For others considering or in the process of a large, multidisciplinary, patient-focused project or intervention, what key suggestions would you have for them to maximize success?
“Engage leadership to ensure support and make sure opting out is not an option. Then make sure front-line staff are involved in creating the process. Make sure you pay attention to logistics – where are things kept, who supplies, who cleans? You want to make it easier for staff to do it the new way, so it has to be available and close every time they need it. Have someone who has dedicated time available to teach and provide hands on assistance for application of numbing, positioning, and distraction techniques.”
Want to learn more about the Comfort Promise for your sedation program and beyond? Donna will be co-presenting a workshop titled, “Using the Comfort Promise in your procedural sedation unit,” along with Jean Solodiuk RN, PhD, from Boston Children’s at the 2019 SPS conference in Denver on Monday, May 20th.
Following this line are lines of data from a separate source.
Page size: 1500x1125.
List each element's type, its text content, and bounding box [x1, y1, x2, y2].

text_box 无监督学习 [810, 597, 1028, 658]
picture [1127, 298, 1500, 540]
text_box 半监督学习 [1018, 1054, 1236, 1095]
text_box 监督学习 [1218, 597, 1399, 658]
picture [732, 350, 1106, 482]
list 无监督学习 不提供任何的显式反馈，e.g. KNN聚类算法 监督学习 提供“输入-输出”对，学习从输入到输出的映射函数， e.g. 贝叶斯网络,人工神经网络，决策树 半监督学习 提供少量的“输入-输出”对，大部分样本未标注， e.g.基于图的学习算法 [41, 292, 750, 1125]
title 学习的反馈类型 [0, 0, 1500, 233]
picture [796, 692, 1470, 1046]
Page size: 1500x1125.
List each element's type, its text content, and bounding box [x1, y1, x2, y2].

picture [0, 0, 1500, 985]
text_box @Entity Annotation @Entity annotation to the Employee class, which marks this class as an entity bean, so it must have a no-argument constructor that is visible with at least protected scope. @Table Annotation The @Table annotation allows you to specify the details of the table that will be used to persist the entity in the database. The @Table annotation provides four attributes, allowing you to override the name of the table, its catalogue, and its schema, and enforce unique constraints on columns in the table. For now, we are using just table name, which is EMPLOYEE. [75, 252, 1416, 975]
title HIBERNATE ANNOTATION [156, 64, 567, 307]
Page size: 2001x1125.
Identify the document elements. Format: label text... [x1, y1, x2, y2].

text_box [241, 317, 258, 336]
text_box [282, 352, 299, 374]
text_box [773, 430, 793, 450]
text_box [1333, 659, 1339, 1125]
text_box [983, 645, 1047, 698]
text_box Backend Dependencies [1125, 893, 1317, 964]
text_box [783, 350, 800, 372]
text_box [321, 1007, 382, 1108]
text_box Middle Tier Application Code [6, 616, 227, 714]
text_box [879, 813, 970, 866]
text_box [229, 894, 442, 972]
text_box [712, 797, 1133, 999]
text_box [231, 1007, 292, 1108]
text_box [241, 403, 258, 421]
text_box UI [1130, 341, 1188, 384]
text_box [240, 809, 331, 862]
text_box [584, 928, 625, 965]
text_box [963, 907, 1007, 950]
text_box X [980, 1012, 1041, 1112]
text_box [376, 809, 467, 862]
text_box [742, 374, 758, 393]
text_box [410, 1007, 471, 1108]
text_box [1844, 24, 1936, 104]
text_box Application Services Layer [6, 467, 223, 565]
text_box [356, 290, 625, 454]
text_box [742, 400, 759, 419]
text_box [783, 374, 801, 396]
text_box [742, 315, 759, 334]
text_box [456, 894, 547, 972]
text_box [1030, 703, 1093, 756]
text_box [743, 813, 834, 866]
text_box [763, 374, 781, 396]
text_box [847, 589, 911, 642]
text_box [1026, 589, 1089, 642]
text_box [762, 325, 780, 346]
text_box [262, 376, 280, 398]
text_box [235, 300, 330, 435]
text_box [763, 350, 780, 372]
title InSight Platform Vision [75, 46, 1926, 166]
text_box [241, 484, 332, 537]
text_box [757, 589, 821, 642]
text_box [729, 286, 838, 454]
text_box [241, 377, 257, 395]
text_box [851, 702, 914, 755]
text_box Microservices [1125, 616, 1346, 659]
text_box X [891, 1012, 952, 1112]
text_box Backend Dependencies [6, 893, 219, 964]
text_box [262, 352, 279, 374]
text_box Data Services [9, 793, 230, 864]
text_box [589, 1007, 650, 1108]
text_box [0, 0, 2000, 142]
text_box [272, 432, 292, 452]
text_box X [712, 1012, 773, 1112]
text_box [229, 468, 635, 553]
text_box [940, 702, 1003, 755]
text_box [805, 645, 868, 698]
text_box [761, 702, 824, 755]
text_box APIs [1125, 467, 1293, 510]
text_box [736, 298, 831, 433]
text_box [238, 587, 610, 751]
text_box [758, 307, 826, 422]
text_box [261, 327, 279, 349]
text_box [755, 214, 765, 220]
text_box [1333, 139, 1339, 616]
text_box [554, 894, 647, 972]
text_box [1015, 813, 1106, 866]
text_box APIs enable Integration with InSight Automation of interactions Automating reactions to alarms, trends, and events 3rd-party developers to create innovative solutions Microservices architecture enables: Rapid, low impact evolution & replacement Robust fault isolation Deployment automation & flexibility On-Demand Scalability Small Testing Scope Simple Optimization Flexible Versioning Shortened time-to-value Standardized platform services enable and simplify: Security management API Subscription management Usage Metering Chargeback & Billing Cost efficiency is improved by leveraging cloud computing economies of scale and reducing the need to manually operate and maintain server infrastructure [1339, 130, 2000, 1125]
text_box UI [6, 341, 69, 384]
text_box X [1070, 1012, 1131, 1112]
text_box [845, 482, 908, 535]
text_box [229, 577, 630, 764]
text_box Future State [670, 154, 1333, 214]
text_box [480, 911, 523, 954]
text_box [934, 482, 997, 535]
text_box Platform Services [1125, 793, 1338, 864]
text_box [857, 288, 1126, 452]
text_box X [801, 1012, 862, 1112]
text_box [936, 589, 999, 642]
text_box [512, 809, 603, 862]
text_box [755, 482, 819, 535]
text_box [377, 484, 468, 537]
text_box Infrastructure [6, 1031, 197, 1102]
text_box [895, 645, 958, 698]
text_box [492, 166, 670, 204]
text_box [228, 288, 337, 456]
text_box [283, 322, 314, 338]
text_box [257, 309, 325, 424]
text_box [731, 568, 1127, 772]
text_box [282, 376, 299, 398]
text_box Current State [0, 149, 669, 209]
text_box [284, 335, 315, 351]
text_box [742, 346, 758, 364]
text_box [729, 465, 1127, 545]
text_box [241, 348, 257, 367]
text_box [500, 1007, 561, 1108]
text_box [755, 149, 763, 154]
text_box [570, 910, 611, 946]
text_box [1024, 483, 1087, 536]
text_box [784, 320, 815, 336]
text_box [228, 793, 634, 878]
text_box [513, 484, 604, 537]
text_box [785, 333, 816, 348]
Donna will also be leading a PBLD on the same topic on Tuesday morning. Hope to see you there!
- Friedrichsdorf SJ, Postier A, Eull D, Weidner C, Foster L, Gilbert M, Campbell F. Pain outcomes in a US Children’s hospital: a prospective cross-sectional survey. Hosp Pediatr 2015; 5:18-26.
- Friedrichsdorf SJ, Eull D, Weidner C. A Children’s Comfort Promise: how can we do everything possible to prevent and treat pain in children using quality improvement strategies? Pediatr Pain Letter 2016; 18:26-30.
- Friedrichsdorf SJ, Eull D, Weidner C, Postier A. A hospital-wide initiative to eliminate or reduce needle pain in children using lean methodology. Pain Reports 2018; 3:e671.